▶ **Transcribed page contents**:
- - - - -
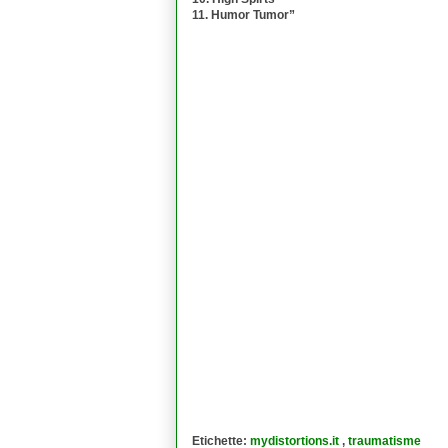
11. Humor Tumor”
Etichette:
mydistortions.it
,
traumatisme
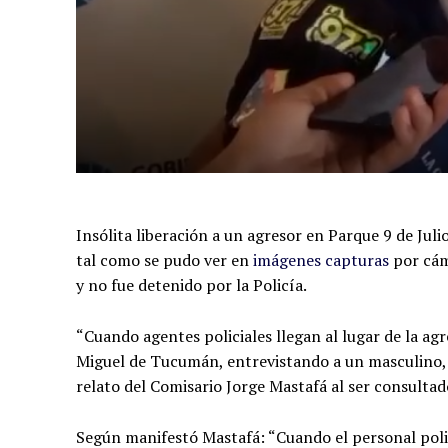
Insólita liberación a un agresor en Parque 9 de Jul
tal como se pudo ver en
imágenes capturas
por cám
y no fue detenido por la Policía.
“Cuando agentes policiales llegan al lugar de la ag
Miguel de Tucumán, entrevistando a un masculino,
relato del Comisario Jorge Mastafá al ser consultado
Según manifestó Mastafá: “Cuando el personal polic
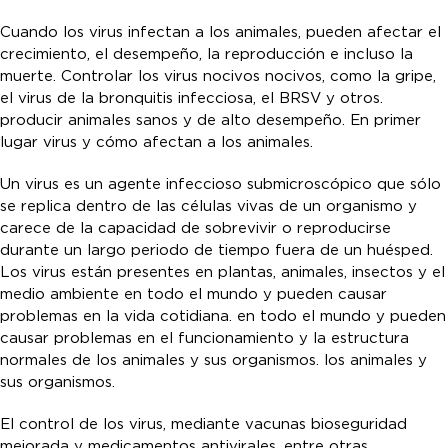
Cuando los virus infectan a los animales, pueden afectar el
crecimiento, el desempeño, la reproducción e incluso la
muerte. Controlar los virus nocivos nocivos, como la gripe,
el virus de la bronquitis infecciosa, el BRSV y otros.
producir animales sanos y de alto desempeño. En primer
lugar virus y cómo afectan a los animales.
Un virus es un agente infeccioso submicroscópico que sólo
se replica dentro de las células vivas de un organismo y
carece de la capacidad de sobrevivir o reproducirse
durante un largo periodo de tiempo fuera de un huésped.
Los virus están presentes en plantas, animales, insectos y el
medio ambiente en todo el mundo y pueden causar
problemas en la vida cotidiana. en todo el mundo y pueden
causar problemas en el funcionamiento y la estructura
normales de los animales y sus organismos. los animales y
sus organismos.
El control de los virus, mediante vacunas bioseguridad
mejorada y medicamentos antivirales, entre otras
- - - - -
▶ **Exercise aim**:
Look over the entries for "todo", then copy every line that includes that string.

▶ **Response to the exercise**:
medio ambiente en todo el mundo y pueden causar
problemas en la vida cotidiana. en todo el mundo y pueden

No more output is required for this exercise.